INTERVISTA – La grande sfida culturale, che richiede lo sforzo comune delle menti più lucide di musulmani, cristiani ed ebrei è quella di mostrare che i diritti umani non sono un’invenzione occidentale. C’è la possibilità, attraverso l’interpretazione di alcuni versetti del Corano, di dedurre la libertà religiosa. Il Corano in alcuni punti apre ai diritti umani, solo che non lo si dice perché la libertà religiosa è contraria alla sharia. Ed è la sharia a prevalere». Lo dice al sussidiario Samir Khalil Samir, gesuita e teologo, tra i massimi esperti del mondo islamico. Molte prese di posizione si sono susseguite alla strage di cristiani ad Alessandria d’Egitto del primo gennaio; quella che ha suscitato più dibattito è stata quella del grande imam di Al Azhar, Ahmed Al Tayyeb.
Padre Samir, perché il Papa non può chiedere protezione per i cristiani senza essere rimproverato di ingerenza, visto che lo stesso imam afferma che «i cristiani sono una componente essenziale delle loro società di appartenenza»?

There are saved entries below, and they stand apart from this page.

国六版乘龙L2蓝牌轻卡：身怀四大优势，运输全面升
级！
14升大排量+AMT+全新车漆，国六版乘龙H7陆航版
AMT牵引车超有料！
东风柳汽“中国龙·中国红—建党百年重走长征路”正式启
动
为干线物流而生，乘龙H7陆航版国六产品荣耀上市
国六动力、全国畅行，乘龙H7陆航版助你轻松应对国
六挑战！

«Sentiamo continuamente dire dai musulmani che i copti sono cittadini autentici della società egiziana – afferma padre Samir – e che la Costituzione non fa alcuna distinzione tra loro e i musulmani. In realtà questo non è vero per niente. È vero che in Egitto non c’è persecuzione, ma la discriminazione c’è. Di essa però i musulmani non sono consci».
Possibile?
«Cito sempre quello che mi è capitato durante una lezione di filosofia araba all’Università del Cairo. Esaminando un testo del IX secolo, affronto il tema dell’uguaglianza dentro e al di fuori dell’islam. Ma come – mi sento chiedere – lei condivide la tesi che l’islam fa discriminazione? Sì, rispondo io, e porto una serie di esempi dalla vita quotidiana. Nessuno ha battuto ciglio. Alla fine uno ha detto: è vero, professore, non me se sono mai accorto. In aula c’erano sedici persone, non comuni studenti ma tutti laureati o perfino docenti».

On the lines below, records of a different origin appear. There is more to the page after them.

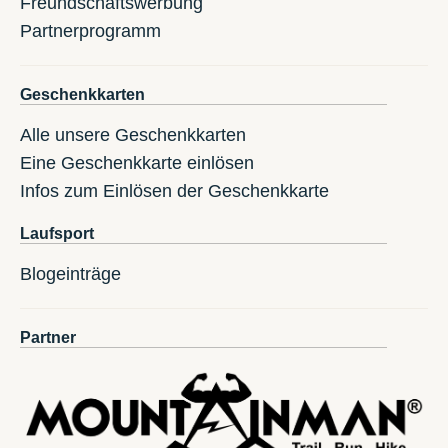
Freundschaftswerbung
Partnerprogramm
Geschenkkarten
Alle unsere Geschenkkarten
Eine Geschenkkarte einlösen
Infos zum Einlösen der Geschenkkarte
Laufsport
Blogeinträge
Partner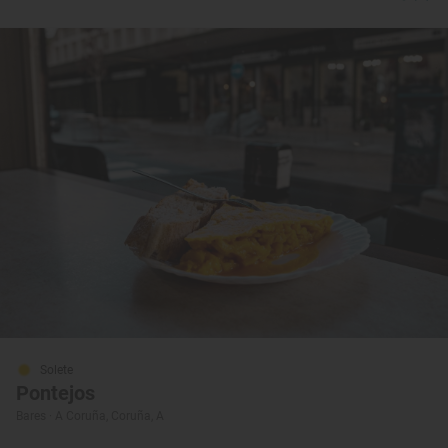
Solete
Pontejos
Bares · A Coruña, Coruña, A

Dunque è un profondo retaggio culturale.
«Sì. Una forma mentis di cui un musulmano non si rende conto, perché il Corano distingue chiaramente tre categorie di persone: i musulmani, che appartengono alla Umma, poi gli ebrei o i cristiani – i dhimmi in termini giuridici – e infine i miscredenti (kuffâr). Questi ultimi non hanno nessun diritto di vivere come i musulmani: devono o convertirsi o essere uccisi. Oppure, ovviamente, andarsene. I dhimmi, essendo credenti in Dio e avendo ricevuto le Scritture, hanno diritto di vivere con i musulmani, purché – dice il Corano – paghino il tributo essendo sottomessi – o meglio, la parola sâghirûn vuol dire essendo umiliati. Se noi collochiamo tutto questo nel contesto socioculturale e politico del VII secolo non è così sorprendente, perché i cristiani furono sottomessi all’impero politico islamico, e il sottomesso in quanto tale doveva pagare il tributo. Il problema è che i musulmani non hanno ancora capito che dall’ottocento – e in particolare dalla caduta dell’impero ottomano nel 1923, e dall’abolizione del califfato il 3 marzo 1924 – c’è stata una trasformazione che ha portato con sé nuove categorie, una delle quali è quella di cittadino. Che implica parità totale».